また、武藏さんは23年夏、神戸市東遊園地にある「1・17希望の灯り」を陸前高田市民らと視察に訪れ、「陸前高田にもこの〝灯り〟があれば」という仲間の一言から気仙大工左官伝承館へのモニュメント設置に至った経緯や、そこに込められた神戸、陸前高田両市民の思いも説明した。

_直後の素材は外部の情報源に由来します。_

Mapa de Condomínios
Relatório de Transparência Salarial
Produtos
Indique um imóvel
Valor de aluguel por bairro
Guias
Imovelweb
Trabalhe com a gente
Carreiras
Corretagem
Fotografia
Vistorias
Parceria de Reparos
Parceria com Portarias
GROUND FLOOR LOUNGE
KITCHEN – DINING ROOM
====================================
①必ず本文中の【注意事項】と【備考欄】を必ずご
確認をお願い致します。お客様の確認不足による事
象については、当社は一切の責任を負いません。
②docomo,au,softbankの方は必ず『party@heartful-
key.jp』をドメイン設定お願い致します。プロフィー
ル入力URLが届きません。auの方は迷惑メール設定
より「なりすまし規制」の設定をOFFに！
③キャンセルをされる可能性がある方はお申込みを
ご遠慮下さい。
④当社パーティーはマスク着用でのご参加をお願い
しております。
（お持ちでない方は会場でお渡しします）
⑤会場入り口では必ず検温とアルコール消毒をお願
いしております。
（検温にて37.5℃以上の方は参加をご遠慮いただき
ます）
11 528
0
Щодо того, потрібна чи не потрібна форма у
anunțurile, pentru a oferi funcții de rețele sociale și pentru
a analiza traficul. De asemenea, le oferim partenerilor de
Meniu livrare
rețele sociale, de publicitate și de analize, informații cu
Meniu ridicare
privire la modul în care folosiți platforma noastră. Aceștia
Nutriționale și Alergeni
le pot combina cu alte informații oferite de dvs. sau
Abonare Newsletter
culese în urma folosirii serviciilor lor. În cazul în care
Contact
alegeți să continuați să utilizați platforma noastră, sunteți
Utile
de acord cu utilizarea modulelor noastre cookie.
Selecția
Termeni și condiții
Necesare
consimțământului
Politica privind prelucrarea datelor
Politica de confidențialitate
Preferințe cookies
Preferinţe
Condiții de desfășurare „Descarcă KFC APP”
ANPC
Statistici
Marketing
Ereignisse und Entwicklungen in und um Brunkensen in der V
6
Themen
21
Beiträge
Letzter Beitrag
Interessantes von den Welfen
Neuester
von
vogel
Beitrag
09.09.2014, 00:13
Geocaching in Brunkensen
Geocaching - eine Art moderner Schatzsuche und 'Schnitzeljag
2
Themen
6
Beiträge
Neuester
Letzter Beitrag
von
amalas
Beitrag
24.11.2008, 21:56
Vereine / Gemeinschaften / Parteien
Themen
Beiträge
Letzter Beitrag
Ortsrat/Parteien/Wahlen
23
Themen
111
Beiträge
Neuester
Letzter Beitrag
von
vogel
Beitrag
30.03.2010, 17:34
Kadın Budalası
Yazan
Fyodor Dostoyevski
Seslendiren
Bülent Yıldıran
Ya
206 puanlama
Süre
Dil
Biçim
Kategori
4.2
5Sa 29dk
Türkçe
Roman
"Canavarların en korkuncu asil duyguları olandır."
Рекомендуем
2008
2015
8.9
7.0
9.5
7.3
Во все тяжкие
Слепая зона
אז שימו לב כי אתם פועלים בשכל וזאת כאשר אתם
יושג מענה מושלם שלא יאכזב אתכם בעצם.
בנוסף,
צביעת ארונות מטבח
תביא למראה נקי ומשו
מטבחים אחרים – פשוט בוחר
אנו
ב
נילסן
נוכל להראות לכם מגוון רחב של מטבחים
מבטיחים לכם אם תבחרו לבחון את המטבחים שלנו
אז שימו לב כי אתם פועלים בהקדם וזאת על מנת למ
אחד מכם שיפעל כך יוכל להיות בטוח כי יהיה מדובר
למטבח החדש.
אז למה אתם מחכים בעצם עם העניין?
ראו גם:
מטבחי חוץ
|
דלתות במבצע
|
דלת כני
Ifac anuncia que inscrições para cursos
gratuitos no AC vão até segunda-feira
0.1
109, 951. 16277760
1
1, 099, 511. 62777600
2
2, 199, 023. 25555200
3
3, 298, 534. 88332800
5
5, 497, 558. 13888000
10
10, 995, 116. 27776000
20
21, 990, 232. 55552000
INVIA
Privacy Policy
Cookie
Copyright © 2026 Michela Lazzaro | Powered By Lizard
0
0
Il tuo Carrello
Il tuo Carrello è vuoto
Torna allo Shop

生徒たちはこれを受け、「私たちも中学生になり、震災を伝える立場になった。きょうは阪神・淡路と東日本、二つのお話から、伝えていくうえで大切なことを教わった」「神戸からの支援によって陸前高田の被災者に笑顔が取り戻されたという話が印象的だった。自分たちも地域の方たちに〝希望の灯り〟をともせるよう、キャンドルリレーをつないでいきたい」などと、行事に取り組む意味を再確認した様子だった。
同校では、3月11日近辺の日程で毎年「つむぐイルミネーション」を開催している同市出身の有志らに依頼され、平成31年から毎年、防災・復興学習の一環としてガラスのキャンドルホルダーを制作。生徒一人一人がさまざまな思いを込めてガラスに絵を描き、「つむぐ」に提供するほか、学校行事としても2月から3月の時期、同校前のアップルロードに並べて火をともしている。
今年は「希望の灯り」から種火を取るにあたり、生徒会執行部が「阪神淡路大震災から30年の節目でもあるし、もっと二つの震災のことを自分たちから学ぶ機会にしよう」と話し合ったといい、1月17日早朝には臼井万葉さん(2年)と戸羽菜々子さん(同)の2人が同館で行われた追悼行事にも参加。キャンドルリレーが同校の伝統行事として定着しつつある中、「なぜ震災を学び、継承していく必要があるのか」についての意義や、責任感を強く感じたという。
武藏さんは「阪神・淡路からも東日本からも時間が経過した。経験者として私が話をできるのも今だけ。震災を経験していない、または小さすぎて覚えていない生徒が、私たちの言葉を引き継ぎ、自分たちの生の声で次につなげようとしてくれていることがありがたく、頼もしい」と語り、活動に期待を寄せた。
キャンドルリレーは26、27日の両日とも、午後4時30分から6時ごろまで、同校前のアップルロード沿いで行われる。